The ultimate goal of machine learning is to make accurate predictions on unseen data. EvalML aims to help you build a model that will perform as you expect once it is deployed in to the real world.

One of the benefits of using EvalML to build models is that it provides data checks to ensure you are building pipelines that will perform reliably in the future. This page describes how data checks are and can be used during the search process.

In [None]:
import evalml

## Default data checks in AutoML

By default, AutoML will run the series of data checks in `DefaultDataChecks` when `automl.search()` is called to check that inputs are valid before running the search and fitting pipelines.

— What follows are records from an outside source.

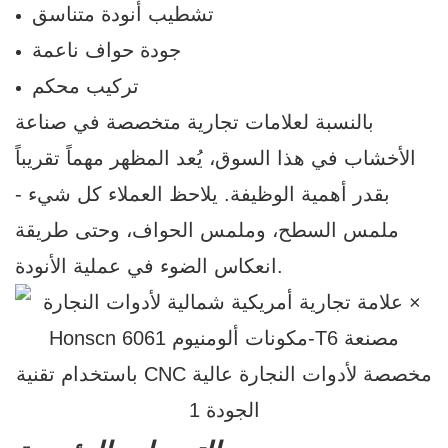
تشطيب أنودة متناسق
جودة حواف ناعمة
تركيب محكم
بالنسبة لعلامات تجارية متخصصة في صناعة
الأخشاب في هذا السوق، يُعد المظهر مهماً تقريباً
بقدر أهمية الوظيفة. يلاحظ العملاء كل شيء -
ملمس السطح، وملمس الحواف، وحتى طريقة
انعكاس الضوء في عملية الأنودة.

Currently, `DefaultDataChecks` contains a data check to check if a column is more 95% or more null, since that likely indicates a column with no or minimal useful information.

If the data checks returns any error or warning messages, `automl.search()` will raise a `ValueError` and quit before searching. This allows users to address any issues before running the potentially time-intensive search process. For example, here we have some data that contain a lot of null values, causing `DefaultDataChecks` to raise a `ValueError` when try to run the search below.

In [None]:
import pandas as pd
X = pd.DataFrame({'lots_of_null': [None] * 19 + [5],
                     'no_null': range(20)})
y = pd.Series([1,0]*10)
automl = evalml.AutoClassificationSearch(max_pipelines=1)
automl.search(X, y)

In [None]:
pd.Series([1,0]*10)


To access the exact warning and error messages our data checks returned, we can access `automl.latest_data_check_results`.

In [None]:
for message in automl.latest_data_check_results:
    print (message.message)

## Using your own data check with AutoML

If you'd prefer to pass in your own data check, you can do so by passing in a `DataChecks` object as the value for the `data_checks`.

In [None]:

from evalml.data_checks import DataCheck, DataChecks
from evalml.data_checks.data_check_message import DataCheckWarning

class ZeroVarianceDataCheck(DataCheck):
    def validate(self, X, y):
        if not isinstance(X, pd.DataFrame):
            X = pd.DataFrame(X)
        warning_msg = "Column '{}' has zero variance"
        return [DataCheckWarning(warning_msg.format(column), self.name) for column in X.columns if len(X[column].unique()) == 1]


data_checks = DataChecks(data_checks=[ZeroVarianceDataCheck()])

X = pd.DataFrame({'no_var': [1, 1, 1, 1, 1, 1, 1, 1, 1, 1],
                  'any_average_col': [2, 0, 1, 2, 1, 2, 0, 1, 2, 1],
                  'another_average_col': [0, 1, 2, 3, 4, 5, 6, 7, 8, 9]})
y = pd.Series([0,1,1,0,0,0,1,1,0,0])

automl = evalml.AutoClassificationSearch(max_pipelines=1)
automl.search(X, y, data_checks=data_checks)


Accessing the `latest_data_check_results` will help us begin to address the issues raised by data checks.

In [None]:
for message in automl.latest_data_check_results:
    print (message.message)

## Disabling Data Checks

If you'd prefer not to run any data checks before running search, you can provide an `EmptyDataChecks` instance to `search()` instead.

In [None]:
from evalml.data_checks import EmptyDataChecks
import pandas as pd

automl = evalml.AutoClassificationSearch(max_pipelines=1)
automl.search(X, y, data_checks=EmptyDataChecks())

Unlike above, no data checks will be run and hence, the same input data we used above will not raise an error and continue with the search process.